66 Why Sleep? Why REM? Why Dreams? The activation-synthesis hypothesis suggests dreams begin with spontaneous activity in the pons which activates many parts of the cortex. –The cortex synthesizes a story from the pattern of activation. –Normal sensory information cannot compete with the self-generated stimulation and hallucinations result.

67 Why Sleep? Why REM? Why Dreams? Input from the pons activates the amygdala giving the dream an emotional content. Because much of the prefrontal cortex is inactive during PGO waves, memory of dreams is weak. –Also explains sudden scene changes that occur in dreams.

68 Why Sleep? Why REM? Why Dreams? The clinico-anatomical hypothesis places less emphasis on the pons, PGO waves, or even REM sleep. –Suggests that dreams are similar to thinking, just under unusual circumstances. Similar to the activation synthesis hypothesis in that dreams begin with arousing stimuli that are generated within the brain. –Stimulation is combined with recent memories and any information the brain is receiving from the senses.

69 Why Sleep? Why REM? Why Dreams? Since the brain is getting little information from the sense organs, images are generated without constraints or interference. Arousal can not lead to action as the primary motor cortex and the motor neurons of the spinal cord are suppressed. Activity in the prefrontal cortex is suppressed which impairs working memory during dreaming.

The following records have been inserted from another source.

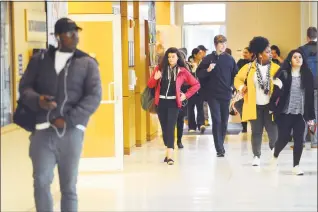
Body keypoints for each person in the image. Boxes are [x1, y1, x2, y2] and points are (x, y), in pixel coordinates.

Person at [19, 18, 102, 211]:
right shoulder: (39, 61)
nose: (75, 36)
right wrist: (37, 100)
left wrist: (69, 119)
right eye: (69, 33)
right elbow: (24, 88)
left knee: (68, 187)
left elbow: (94, 95)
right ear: (58, 37)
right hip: (42, 131)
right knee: (40, 181)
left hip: (71, 132)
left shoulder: (87, 63)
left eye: (76, 32)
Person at [147, 47, 200, 165]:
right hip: (160, 103)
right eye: (169, 57)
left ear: (177, 58)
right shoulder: (159, 69)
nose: (171, 59)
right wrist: (155, 79)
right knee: (165, 130)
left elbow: (196, 85)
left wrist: (185, 95)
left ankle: (170, 156)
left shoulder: (182, 71)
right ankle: (168, 150)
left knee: (170, 127)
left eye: (173, 57)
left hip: (174, 103)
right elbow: (150, 84)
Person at [234, 36, 279, 166]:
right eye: (267, 52)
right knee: (256, 132)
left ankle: (274, 152)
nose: (270, 54)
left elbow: (283, 83)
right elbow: (237, 79)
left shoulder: (276, 68)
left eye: (270, 51)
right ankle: (256, 156)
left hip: (271, 106)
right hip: (254, 105)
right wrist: (242, 87)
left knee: (273, 132)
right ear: (259, 54)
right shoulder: (249, 68)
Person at [269, 49, 315, 175]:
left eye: (300, 57)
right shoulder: (283, 74)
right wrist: (272, 106)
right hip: (285, 113)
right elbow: (275, 94)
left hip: (300, 114)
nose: (298, 59)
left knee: (299, 139)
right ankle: (275, 155)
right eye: (295, 57)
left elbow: (310, 97)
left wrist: (311, 117)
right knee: (284, 138)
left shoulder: (307, 74)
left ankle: (296, 166)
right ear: (290, 60)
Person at [197, 35, 238, 157]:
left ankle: (221, 143)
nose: (224, 45)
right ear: (215, 45)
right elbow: (199, 74)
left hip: (226, 94)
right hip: (212, 94)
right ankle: (219, 148)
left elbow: (236, 75)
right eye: (221, 43)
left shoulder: (230, 59)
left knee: (224, 121)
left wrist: (234, 88)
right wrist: (208, 70)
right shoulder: (207, 59)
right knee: (216, 119)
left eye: (225, 43)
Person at [299, 26, 317, 148]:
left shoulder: (301, 50)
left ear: (307, 37)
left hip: (305, 85)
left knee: (304, 112)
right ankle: (315, 141)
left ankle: (301, 141)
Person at [235, 47, 255, 133]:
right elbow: (237, 74)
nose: (244, 54)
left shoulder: (254, 63)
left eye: (246, 52)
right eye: (243, 52)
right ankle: (244, 126)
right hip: (242, 88)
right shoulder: (240, 62)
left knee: (250, 107)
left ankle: (253, 125)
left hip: (252, 89)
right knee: (240, 105)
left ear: (251, 54)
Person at [187, 48, 206, 133]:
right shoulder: (188, 64)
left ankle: (201, 124)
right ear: (195, 55)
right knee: (190, 108)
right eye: (199, 54)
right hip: (190, 89)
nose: (201, 55)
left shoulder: (203, 63)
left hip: (200, 89)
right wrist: (193, 70)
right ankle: (192, 126)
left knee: (200, 107)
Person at [197, 45, 210, 126]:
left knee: (204, 103)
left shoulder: (206, 61)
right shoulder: (195, 61)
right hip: (198, 86)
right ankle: (202, 120)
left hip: (204, 86)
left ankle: (205, 119)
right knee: (201, 104)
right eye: (204, 52)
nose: (205, 53)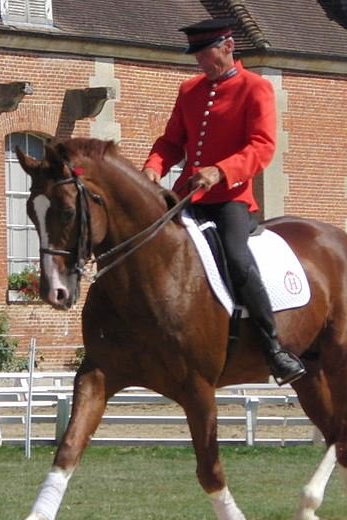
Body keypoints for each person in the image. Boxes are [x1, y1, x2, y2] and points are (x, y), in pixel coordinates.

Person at [142, 17, 305, 385]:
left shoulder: (256, 87)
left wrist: (220, 171)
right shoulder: (189, 90)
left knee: (236, 258)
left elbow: (262, 146)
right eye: (197, 55)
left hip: (232, 198)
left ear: (229, 46)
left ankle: (273, 348)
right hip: (188, 195)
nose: (200, 62)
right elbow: (171, 142)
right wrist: (153, 167)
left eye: (206, 54)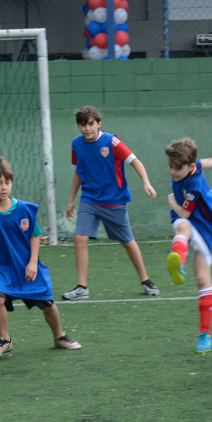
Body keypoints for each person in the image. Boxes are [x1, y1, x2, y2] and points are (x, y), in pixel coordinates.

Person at [0, 157, 82, 359]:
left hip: (25, 266)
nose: (3, 187)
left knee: (49, 305)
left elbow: (35, 234)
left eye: (7, 182)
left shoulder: (24, 210)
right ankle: (5, 340)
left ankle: (59, 336)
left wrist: (33, 262)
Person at [62, 105, 160, 300]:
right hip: (89, 199)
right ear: (78, 126)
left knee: (127, 241)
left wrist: (146, 182)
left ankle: (146, 280)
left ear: (99, 123)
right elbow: (78, 172)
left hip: (114, 201)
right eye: (83, 125)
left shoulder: (112, 141)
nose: (87, 128)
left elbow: (135, 161)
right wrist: (71, 200)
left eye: (91, 124)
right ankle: (82, 287)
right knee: (80, 238)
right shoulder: (76, 144)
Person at [164, 138, 212, 353]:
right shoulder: (192, 165)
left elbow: (184, 211)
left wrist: (172, 200)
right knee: (182, 227)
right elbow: (208, 161)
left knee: (203, 280)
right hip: (189, 224)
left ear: (190, 167)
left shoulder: (192, 184)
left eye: (176, 168)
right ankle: (179, 260)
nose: (172, 172)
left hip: (205, 229)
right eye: (170, 166)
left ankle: (205, 334)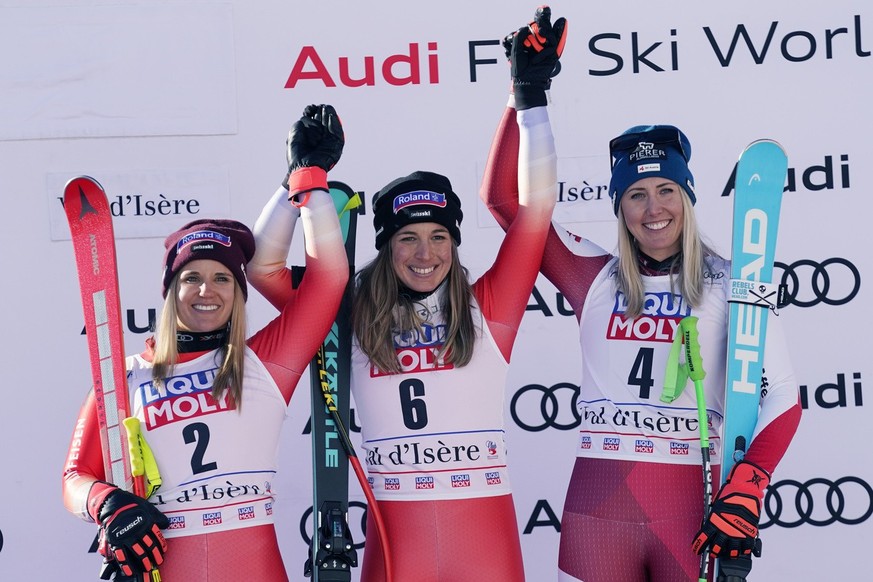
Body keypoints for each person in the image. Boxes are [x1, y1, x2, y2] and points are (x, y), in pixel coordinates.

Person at [247, 9, 566, 581]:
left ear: (455, 243)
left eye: (439, 237)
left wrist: (531, 97)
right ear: (387, 248)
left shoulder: (487, 308)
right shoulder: (351, 313)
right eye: (408, 239)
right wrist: (299, 177)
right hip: (398, 554)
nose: (425, 254)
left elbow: (535, 209)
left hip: (485, 552)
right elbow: (263, 268)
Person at [482, 118, 802, 579]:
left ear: (687, 197)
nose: (654, 208)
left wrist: (751, 481)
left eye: (666, 189)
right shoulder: (591, 277)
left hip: (694, 507)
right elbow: (505, 203)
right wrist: (526, 96)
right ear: (620, 207)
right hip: (598, 514)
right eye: (636, 194)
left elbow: (784, 396)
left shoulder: (735, 281)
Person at [61, 104, 349, 581]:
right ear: (170, 291)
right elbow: (74, 479)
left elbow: (329, 280)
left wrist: (305, 180)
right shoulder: (123, 377)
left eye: (222, 279)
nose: (205, 290)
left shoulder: (263, 363)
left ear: (239, 293)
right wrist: (107, 504)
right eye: (190, 277)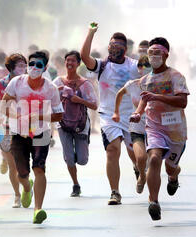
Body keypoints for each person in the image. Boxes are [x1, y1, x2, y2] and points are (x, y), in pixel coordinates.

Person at [1, 51, 64, 224]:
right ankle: (26, 187)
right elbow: (4, 103)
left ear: (44, 68)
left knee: (39, 169)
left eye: (39, 65)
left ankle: (38, 210)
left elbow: (59, 115)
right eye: (31, 64)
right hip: (19, 133)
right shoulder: (17, 82)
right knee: (21, 173)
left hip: (41, 133)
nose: (34, 68)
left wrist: (39, 117)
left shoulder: (50, 88)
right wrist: (16, 116)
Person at [130, 37, 189, 221]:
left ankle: (174, 176)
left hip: (176, 131)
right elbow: (144, 99)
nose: (154, 56)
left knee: (170, 169)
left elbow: (183, 101)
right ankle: (153, 202)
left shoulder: (176, 76)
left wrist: (158, 97)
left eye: (158, 53)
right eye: (151, 53)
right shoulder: (145, 80)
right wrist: (138, 113)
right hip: (155, 127)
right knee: (154, 158)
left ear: (166, 55)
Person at [81, 23, 140, 205]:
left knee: (135, 155)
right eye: (111, 46)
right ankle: (115, 192)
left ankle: (138, 167)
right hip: (108, 115)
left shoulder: (134, 66)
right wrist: (91, 32)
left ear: (125, 49)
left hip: (131, 116)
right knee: (112, 151)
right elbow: (84, 56)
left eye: (118, 47)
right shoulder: (102, 65)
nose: (113, 50)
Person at [53, 50, 98, 197]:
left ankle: (80, 150)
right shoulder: (58, 82)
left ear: (78, 63)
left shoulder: (85, 84)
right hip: (63, 125)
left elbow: (94, 105)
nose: (70, 63)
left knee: (82, 160)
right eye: (68, 60)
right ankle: (75, 184)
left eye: (73, 60)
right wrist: (57, 93)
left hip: (81, 124)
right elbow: (47, 99)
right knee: (69, 157)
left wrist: (79, 100)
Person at [112, 55, 152, 194]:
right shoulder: (132, 84)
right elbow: (119, 94)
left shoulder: (161, 84)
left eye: (148, 65)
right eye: (142, 66)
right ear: (139, 69)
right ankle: (141, 175)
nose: (145, 68)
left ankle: (172, 176)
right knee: (140, 158)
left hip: (157, 126)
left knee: (157, 161)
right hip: (137, 124)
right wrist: (116, 112)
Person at [0, 53, 27, 208]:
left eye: (24, 65)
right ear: (10, 67)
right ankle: (17, 195)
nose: (23, 68)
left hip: (26, 127)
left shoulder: (31, 83)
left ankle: (26, 184)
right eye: (19, 65)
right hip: (4, 128)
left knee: (23, 164)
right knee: (12, 165)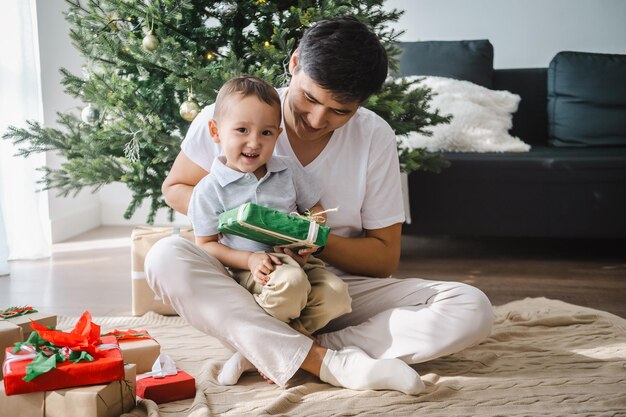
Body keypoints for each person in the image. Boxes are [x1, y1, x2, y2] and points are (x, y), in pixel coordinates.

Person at [146, 15, 492, 395]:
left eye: (340, 111)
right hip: (247, 282)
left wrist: (311, 237)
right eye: (309, 98)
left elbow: (383, 260)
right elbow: (176, 186)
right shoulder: (235, 116)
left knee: (470, 307)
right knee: (164, 256)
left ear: (361, 104)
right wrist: (243, 219)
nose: (316, 119)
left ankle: (283, 350)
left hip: (332, 291)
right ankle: (332, 364)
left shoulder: (374, 137)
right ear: (295, 63)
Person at [187, 75, 352, 342]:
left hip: (299, 260)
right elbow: (205, 244)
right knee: (291, 283)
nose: (254, 143)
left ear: (277, 134)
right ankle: (273, 345)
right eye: (242, 130)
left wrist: (310, 237)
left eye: (266, 132)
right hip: (253, 270)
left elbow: (316, 210)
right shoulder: (209, 188)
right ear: (216, 132)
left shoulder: (287, 170)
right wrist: (249, 260)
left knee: (336, 294)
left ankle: (276, 345)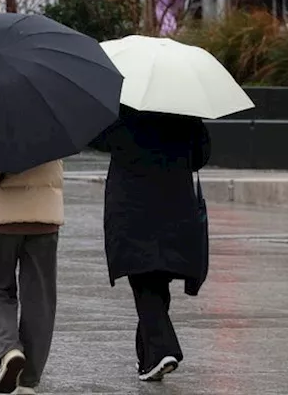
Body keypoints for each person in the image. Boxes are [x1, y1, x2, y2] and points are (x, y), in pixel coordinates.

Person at [90, 106, 210, 382]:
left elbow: (97, 139)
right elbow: (200, 157)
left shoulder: (123, 113)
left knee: (144, 280)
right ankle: (147, 359)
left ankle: (163, 350)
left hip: (133, 209)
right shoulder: (185, 112)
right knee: (157, 279)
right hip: (175, 207)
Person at [0, 160, 65, 395]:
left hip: (1, 220)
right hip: (45, 219)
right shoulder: (54, 126)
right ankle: (28, 381)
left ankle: (10, 349)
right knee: (40, 298)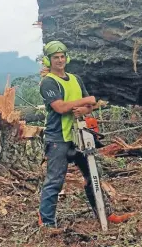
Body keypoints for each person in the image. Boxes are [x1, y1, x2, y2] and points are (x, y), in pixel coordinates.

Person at [38, 41, 99, 228]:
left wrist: (84, 109)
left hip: (80, 134)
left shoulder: (75, 79)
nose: (60, 60)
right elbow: (61, 107)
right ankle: (46, 222)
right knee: (55, 180)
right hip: (58, 138)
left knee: (93, 175)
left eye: (62, 56)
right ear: (49, 60)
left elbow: (91, 105)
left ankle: (105, 213)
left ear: (67, 58)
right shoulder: (48, 82)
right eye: (55, 57)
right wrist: (85, 101)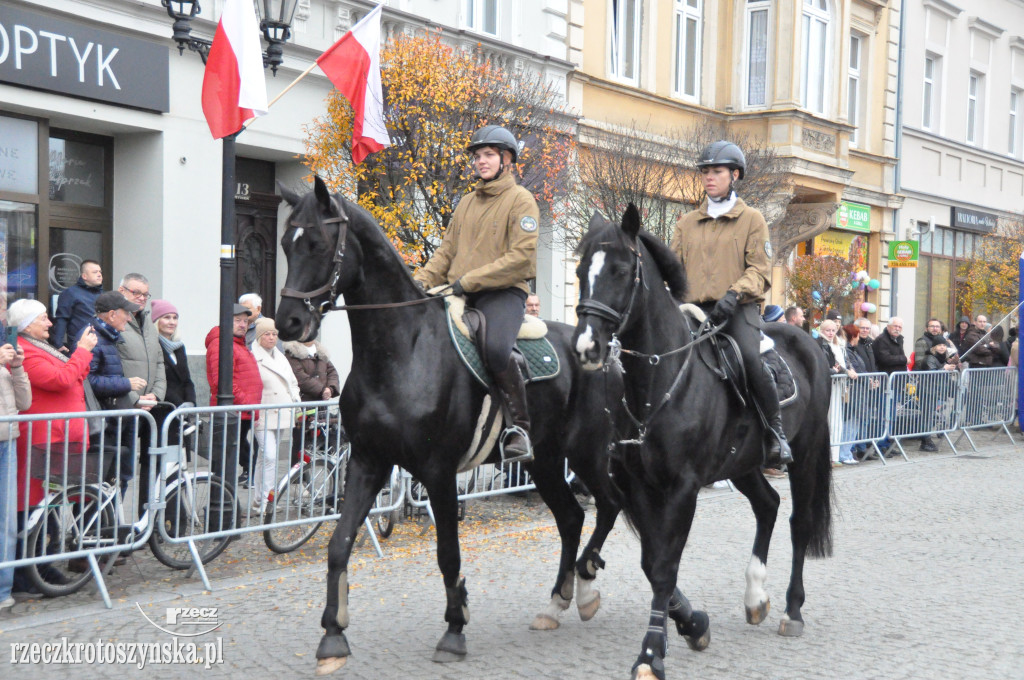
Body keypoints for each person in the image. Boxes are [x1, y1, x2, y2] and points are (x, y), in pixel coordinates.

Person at [413, 125, 539, 464]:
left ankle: (520, 428)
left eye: (488, 155)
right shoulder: (466, 203)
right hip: (461, 292)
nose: (481, 162)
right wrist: (419, 281)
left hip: (502, 294)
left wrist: (469, 280)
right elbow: (445, 253)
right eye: (477, 156)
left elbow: (521, 258)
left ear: (506, 159)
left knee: (497, 350)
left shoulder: (522, 200)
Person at [669, 140, 791, 465]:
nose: (710, 177)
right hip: (695, 309)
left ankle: (775, 433)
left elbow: (760, 271)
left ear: (734, 175)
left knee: (750, 359)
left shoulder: (752, 219)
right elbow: (674, 270)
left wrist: (734, 294)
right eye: (706, 171)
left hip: (738, 309)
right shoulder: (686, 223)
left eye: (717, 171)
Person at [9, 300, 97, 594]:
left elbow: (74, 378)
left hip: (58, 438)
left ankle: (40, 566)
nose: (50, 323)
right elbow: (60, 379)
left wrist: (77, 360)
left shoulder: (41, 348)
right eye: (44, 318)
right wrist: (81, 352)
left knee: (50, 504)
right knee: (33, 506)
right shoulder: (26, 351)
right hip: (42, 439)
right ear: (27, 324)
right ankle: (29, 571)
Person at [88, 291, 147, 493]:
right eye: (126, 313)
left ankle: (111, 524)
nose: (129, 318)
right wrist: (126, 384)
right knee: (102, 484)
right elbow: (88, 381)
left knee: (116, 479)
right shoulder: (93, 338)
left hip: (115, 421)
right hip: (104, 425)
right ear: (112, 315)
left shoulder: (108, 336)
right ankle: (101, 525)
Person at [116, 274, 165, 516]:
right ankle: (108, 529)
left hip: (148, 407)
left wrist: (156, 394)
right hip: (122, 406)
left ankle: (145, 523)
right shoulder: (114, 322)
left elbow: (159, 363)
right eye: (136, 292)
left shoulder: (148, 323)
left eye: (145, 294)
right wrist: (135, 398)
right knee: (118, 472)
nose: (141, 298)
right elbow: (113, 367)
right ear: (121, 290)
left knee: (148, 465)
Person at [205, 304, 263, 490]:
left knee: (232, 454)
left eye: (245, 321)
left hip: (241, 411)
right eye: (237, 321)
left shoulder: (238, 343)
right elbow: (223, 381)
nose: (242, 325)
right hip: (233, 411)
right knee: (224, 459)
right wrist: (247, 403)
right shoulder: (221, 343)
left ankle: (226, 499)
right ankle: (221, 503)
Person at [250, 319, 300, 511]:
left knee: (265, 457)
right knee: (270, 456)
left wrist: (295, 400)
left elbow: (292, 382)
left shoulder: (280, 356)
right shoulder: (253, 356)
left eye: (274, 334)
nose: (271, 338)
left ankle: (258, 499)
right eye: (267, 334)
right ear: (260, 336)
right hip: (263, 412)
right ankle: (266, 500)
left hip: (281, 413)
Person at [0, 329, 31, 611]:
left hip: (7, 440)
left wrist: (18, 367)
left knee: (7, 519)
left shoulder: (5, 344)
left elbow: (25, 403)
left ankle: (3, 590)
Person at [283, 336, 342, 464]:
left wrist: (330, 389)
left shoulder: (321, 352)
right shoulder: (291, 354)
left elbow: (332, 372)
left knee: (324, 438)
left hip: (321, 404)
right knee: (301, 441)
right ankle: (298, 474)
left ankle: (326, 468)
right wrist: (322, 390)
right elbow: (300, 377)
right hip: (303, 404)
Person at [911, 319, 956, 452]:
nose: (942, 347)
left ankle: (929, 437)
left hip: (935, 389)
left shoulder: (940, 357)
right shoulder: (929, 355)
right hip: (927, 389)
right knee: (926, 415)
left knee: (930, 415)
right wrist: (944, 369)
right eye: (932, 326)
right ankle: (925, 440)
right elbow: (930, 371)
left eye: (944, 345)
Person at [150, 299, 197, 412]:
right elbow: (158, 381)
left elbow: (187, 380)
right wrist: (179, 405)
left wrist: (191, 401)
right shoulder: (152, 346)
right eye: (167, 317)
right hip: (162, 408)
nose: (172, 322)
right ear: (157, 321)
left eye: (175, 318)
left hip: (182, 410)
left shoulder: (179, 347)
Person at [51, 259, 103, 354]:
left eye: (100, 272)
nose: (99, 274)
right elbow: (62, 319)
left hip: (103, 345)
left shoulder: (103, 295)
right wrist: (58, 343)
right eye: (95, 272)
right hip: (81, 346)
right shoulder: (70, 293)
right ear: (84, 276)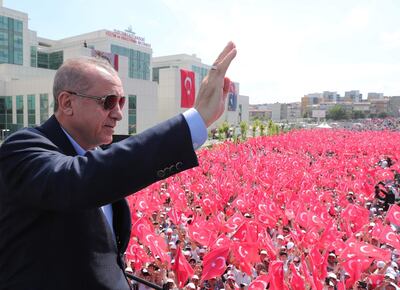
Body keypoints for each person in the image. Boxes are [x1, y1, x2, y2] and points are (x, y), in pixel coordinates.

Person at [0, 42, 237, 289]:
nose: (118, 113)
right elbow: (78, 179)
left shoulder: (99, 157)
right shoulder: (22, 148)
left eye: (121, 102)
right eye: (108, 102)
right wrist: (192, 123)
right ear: (67, 103)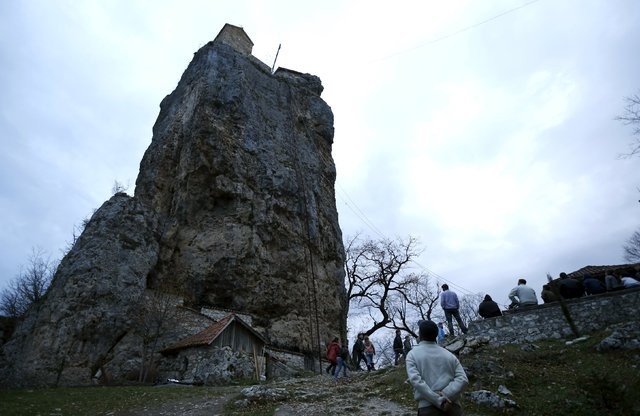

70 Why Sleep? Why REM? Why Dreams? Activity is high in the inferior part of the parietal cortex, an area important for visual- spatial perception. –Patients with damage report problems with binding body sensations with vision and have no dreams. –Activity is also high in areas outside of V1, accounting for the visual imagery of dreams.

71 Why Sleep? Why REM? Why Dreams? Activity is high in the hypothalamus and amygdala which accounts for the emotional and motivational content of dreams. Either internal or external stimulation activates parts of the parietal, occipital, and temporal cortex. Lack of sensory input from V1 and no criticism from the prefrontal cortex creates the hallucinatory perceptions.